Record Open Interest in CME Equity Products Fifth Consecutive Record-setting Day for Open Interest in the CME S&P 500 Options Contract Several new open interest records were set on Wednesday, March 15: CME Equity Product # of Positions CME S&P 500® options 1,266,523 positions CME E-mini® Russell 2000® options 44,505 positions CME E-mini NASDAQ-100® options 21,493 positions CME E-mini S&P 500 futures 1,778,581 positions CME E-mini S&P MidCap 400® futures 68,051 positions ******************************************* Further evidence that we are headed a lot further up.
Don't know what you mean easyrider. But, most likely those people who thought the market was going to go down should've been stopped out by now, or most likely bagholding to huge losses. Trend is UP, who in the right mind would be shorting now.
Everyone who goes long a contract purchases it from someone who thinks the market is going down. I have a scale on my desk to remind me how closely the market is balanced because forgetting that fact can get you into a lot of trouble.

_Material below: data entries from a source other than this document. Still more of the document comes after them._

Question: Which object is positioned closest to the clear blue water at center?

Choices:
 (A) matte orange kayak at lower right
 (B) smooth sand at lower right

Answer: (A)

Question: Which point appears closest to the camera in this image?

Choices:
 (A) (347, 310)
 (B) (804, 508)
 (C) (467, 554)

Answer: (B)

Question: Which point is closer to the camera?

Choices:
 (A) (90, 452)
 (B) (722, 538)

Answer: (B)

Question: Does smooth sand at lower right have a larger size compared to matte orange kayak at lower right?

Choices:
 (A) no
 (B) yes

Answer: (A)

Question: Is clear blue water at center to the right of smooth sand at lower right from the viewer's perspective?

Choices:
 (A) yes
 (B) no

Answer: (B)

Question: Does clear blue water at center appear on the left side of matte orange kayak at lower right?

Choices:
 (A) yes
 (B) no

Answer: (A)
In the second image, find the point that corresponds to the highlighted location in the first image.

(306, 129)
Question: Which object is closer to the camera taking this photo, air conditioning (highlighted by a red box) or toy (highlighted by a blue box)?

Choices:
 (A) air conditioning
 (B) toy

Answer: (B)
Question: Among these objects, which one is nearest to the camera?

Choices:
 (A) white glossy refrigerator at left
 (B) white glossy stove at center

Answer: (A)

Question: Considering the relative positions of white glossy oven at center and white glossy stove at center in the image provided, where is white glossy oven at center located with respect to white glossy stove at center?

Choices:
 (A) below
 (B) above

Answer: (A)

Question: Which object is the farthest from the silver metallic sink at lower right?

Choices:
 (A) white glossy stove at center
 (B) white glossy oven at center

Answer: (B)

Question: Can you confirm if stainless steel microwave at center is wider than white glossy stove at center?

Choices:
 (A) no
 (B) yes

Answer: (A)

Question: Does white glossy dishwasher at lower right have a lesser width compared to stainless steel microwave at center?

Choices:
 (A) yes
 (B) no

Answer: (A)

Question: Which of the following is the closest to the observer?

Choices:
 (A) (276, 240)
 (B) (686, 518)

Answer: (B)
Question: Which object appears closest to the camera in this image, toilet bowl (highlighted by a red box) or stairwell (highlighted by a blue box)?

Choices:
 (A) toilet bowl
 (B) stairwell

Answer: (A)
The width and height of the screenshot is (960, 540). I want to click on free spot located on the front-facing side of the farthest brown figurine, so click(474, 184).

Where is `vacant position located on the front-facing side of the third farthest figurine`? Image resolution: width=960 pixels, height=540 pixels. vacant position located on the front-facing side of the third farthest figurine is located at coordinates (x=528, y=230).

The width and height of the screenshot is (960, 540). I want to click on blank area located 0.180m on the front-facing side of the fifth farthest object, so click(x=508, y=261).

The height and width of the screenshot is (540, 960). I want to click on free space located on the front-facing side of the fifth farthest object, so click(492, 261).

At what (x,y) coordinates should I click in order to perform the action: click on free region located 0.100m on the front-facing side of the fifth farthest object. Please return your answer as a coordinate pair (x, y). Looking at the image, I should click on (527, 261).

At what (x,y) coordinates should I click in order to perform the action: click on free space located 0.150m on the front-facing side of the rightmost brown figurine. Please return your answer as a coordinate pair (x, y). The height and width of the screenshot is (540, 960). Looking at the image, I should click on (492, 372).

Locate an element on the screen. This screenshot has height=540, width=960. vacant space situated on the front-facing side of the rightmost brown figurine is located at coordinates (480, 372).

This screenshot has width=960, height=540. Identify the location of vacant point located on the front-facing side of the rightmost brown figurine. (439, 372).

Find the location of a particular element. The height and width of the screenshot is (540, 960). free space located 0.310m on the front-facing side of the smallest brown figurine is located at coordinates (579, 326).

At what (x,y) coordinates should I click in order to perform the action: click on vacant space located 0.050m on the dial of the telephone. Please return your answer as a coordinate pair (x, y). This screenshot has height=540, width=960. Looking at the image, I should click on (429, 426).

thats why A FAST SHORT MIGHT WORKT RIGHT HERE. PUT TO CALL WAS THE LOWEST I'VE EVER SEEN IN MY 15 YEARS DOING THIS HANGING AROUNF .29
I did trade options a long time ago but it was to complex for me in the end...What do you make of the ratio at the moment?.. Dell
http://www.thestreet.com/p/rmoney/stevensmithblog/10274103.html Put/Call Skews Low By Steven Smith Senior Columnist 3/16/2006 3:05 PM EST Click here for more stories by Steven Smith People are asking me about the low put/call reading. This morning's first post, which pointed out that "much of today's option volume will likely consist of expiration-related activity, such as liquidation and rolling to later months can greatly skew intraday readings," is turning out to be an understatement. At 1 p.m. EST, the overall put/call was 0.22, while p/c on equity products was down a minuscule 0.17. There is indeed price- and expiration-related activity, with the S&P 500 blasting through 1300, and other indices also slicing into higher strikes. It has pushed money calls that last week were written off as worthless into the money, forcing both longs and shorts to do something that's generating high call volume and producing the low put/call reading. But the real driver of the huge call volume is the Spyder (SPY:NYSE - commentary - research - Cramer's Take) going ex-dividend. We are definitely seeing some dividend plays. The total volume of March SPY calls, specifically the ITM $124 through $130 strikes, is approaching a whopping 2 million contracts. This is more than 10 times the current open interest in those six strikes.